▶ _EXERCISE REQUIREMENTS_:
Reproduce the text read from every item below, line for line and without changes, leaving out the pictures.

====== EXERCISE MATERIAL

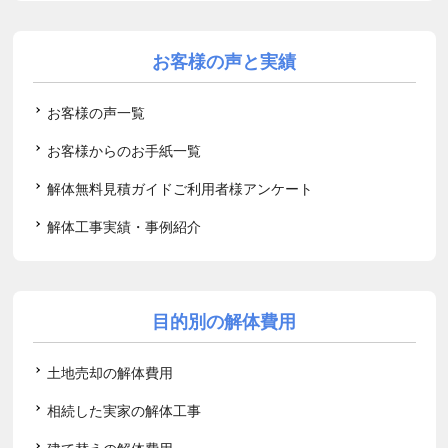
お客様の声と実績
お客様の声一覧
お客様からのお手紙一覧
解体無料見積ガイドご利用者様アンケート
解体工事実績・事例紹介
目的別の解体費用
土地売却の解体費用
相続した実家の解体工事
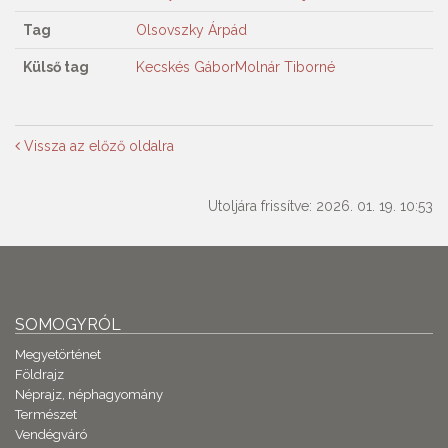
Tag
Olsovszky Árpád
Külső tag
Kecskés Gábor
Molnár Tiborné
Vissza az előző oldalra
Utoljára frissítve: 2026. 01. 19. 10:53
SOMOGYRÓL
Megyetörténet
Földrajz
Néprajz, néphagyomány
Természet
Vendégváró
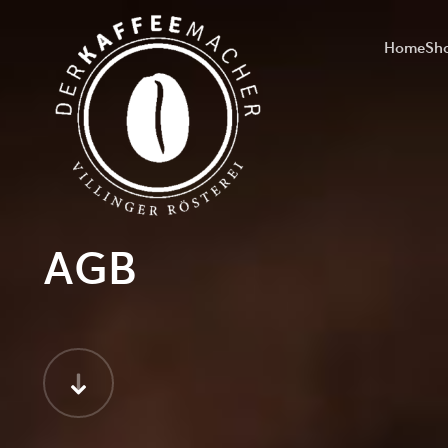
Home
Sh
AGB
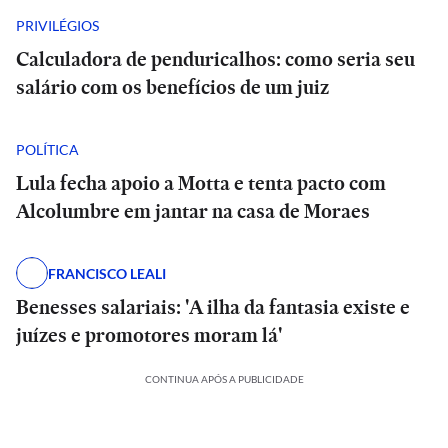
PRIVILÉGIOS
Calculadora de penduricalhos: como seria seu
salário com os benefícios de um juiz
POLÍTICA
Lula fecha apoio a Motta e tenta pacto com
Alcolumbre em jantar na casa de Moraes
FRANCISCO LEALI
Benesses salariais: 'A ilha da fantasia existe e
juízes e promotores moram lá'
CONTINUA APÓS A PUBLICIDADE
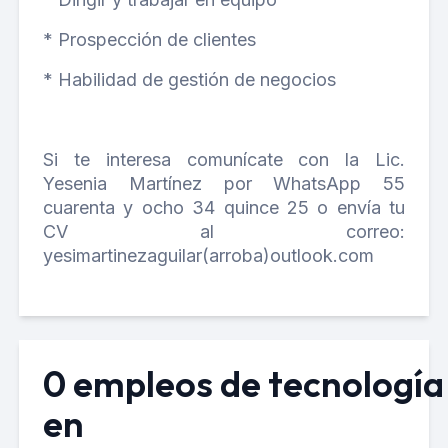
* Prospección de clientes
* Habilidad de gestión de negocios
Si te interesa comunícate con la Lic.
Yesenia Martínez por WhatsApp 55
cuarenta y ocho 34 quince 25 o envía tu
CV al correo:
yesimartinezaguilar(arroba)outlook.com
0 empleos de tecnología
en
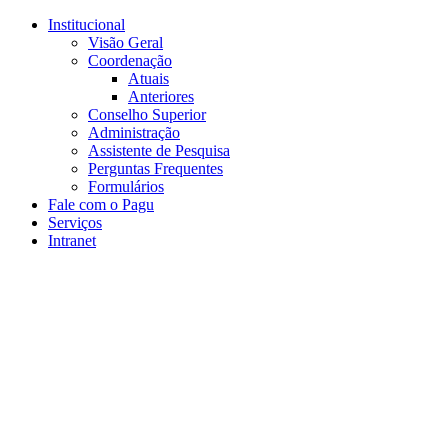
Conteúdo principal
Menu principal
Rodapé
Institucional
Visão Geral
Coordenação
Atuais
Anteriores
Conselho Superior
Administração
Assistente de Pesquisa
Perguntas Frequentes
Formulários
Fale com o Pagu
Serviços
Intranet
Aumentar fonte
Diminuir fonte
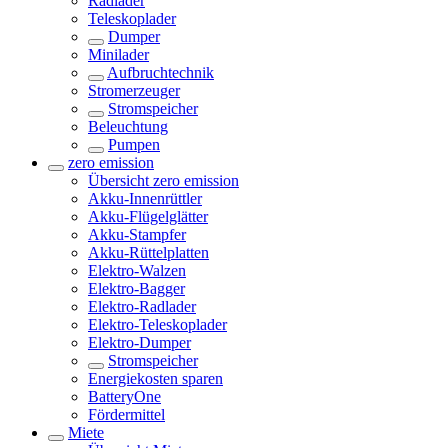
Radlader
Teleskoplader
Dumper
Minilader
Aufbruchtechnik
Stromerzeuger
Stromspeicher
Beleuchtung
Pumpen
zero emission
Übersicht
zero emission
Akku-Innenrüttler
Akku-Flügelglätter
Akku-Stampfer
Akku-Rüttelplatten
Elektro-Walzen
Elektro-Bagger
Elektro-Radlader
Elektro-Teleskoplader
Elektro-Dumper
Stromspeicher
Energiekosten sparen
BatteryOne
Fördermittel
Miete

============

▶ _SOLUTION FOR THIS TASK_:
お客様の声と実績
お客様の声一覧
お客様からのお手紙一覧
解体無料見積ガイドご利用者様アンケート
解体工事実績・事例紹介
目的別の解体費用
土地売却の解体費用
相続した実家の解体工事
Tag
Olsovszky Árpád
Külső tag
Kecskés Gábor
Molnár Tiborné
Vissza az előző oldalra
Utoljára frissítve: 2026. 01. 19. 10:53
SOMOGYRÓL
Megyetörténet
Földrajz
Néprajz, néphagyomány
Természet
Vendégváró
Home
Sh
AGB
PRIVILÉGIOS
Calculadora de penduricalhos: como seria seu
salário com os benefícios de um juiz
POLÍTICA
Lula fecha apoio a Motta e tenta pacto com
Alcolumbre em jantar na casa de Moraes
FRANCISCO LEALI
Benesses salariais: 'A ilha da fantasia existe e
juízes e promotores moram lá'
CONTINUA APÓS A PUBLICIDADE
* Prospección de clientes
* Habilidad de gestión de negocios
Si te interesa comunícate con la Lic.
Yesenia Martínez por WhatsApp 55
cuarenta y ocho 34 quince 25 o envía tu
CV al correo:
yesimartinezaguilar(arroba)outlook.com
0 empleos de tecnología
en
Conteúdo principal
Menu principal
Rodapé
Institucional
Visão Geral
Coordenação
Atuais
Anteriores
Conselho Superior
Administração
Assistente de Pesquisa
Perguntas Frequentes
Formulários
Fale com o Pagu
Serviços
Intranet
Aumentar fonte
Diminuir fonte
Radlader
Teleskoplader
Dumper
Minilader
Aufbruchtechnik
Stromerzeuger
Stromspeicher
Beleuchtung
Pumpen
zero emission
Übersicht
zero emission
Akku-Innenrüttler
Akku-Flügelglätter
Akku-Stampfer
Akku-Rüttelplatten
Elektro-Walzen
Elektro-Bagger
Elektro-Radlader
Elektro-Teleskoplader
Elektro-Dumper
Stromspeicher
Energiekosten sparen
BatteryOne
Fördermittel
Miete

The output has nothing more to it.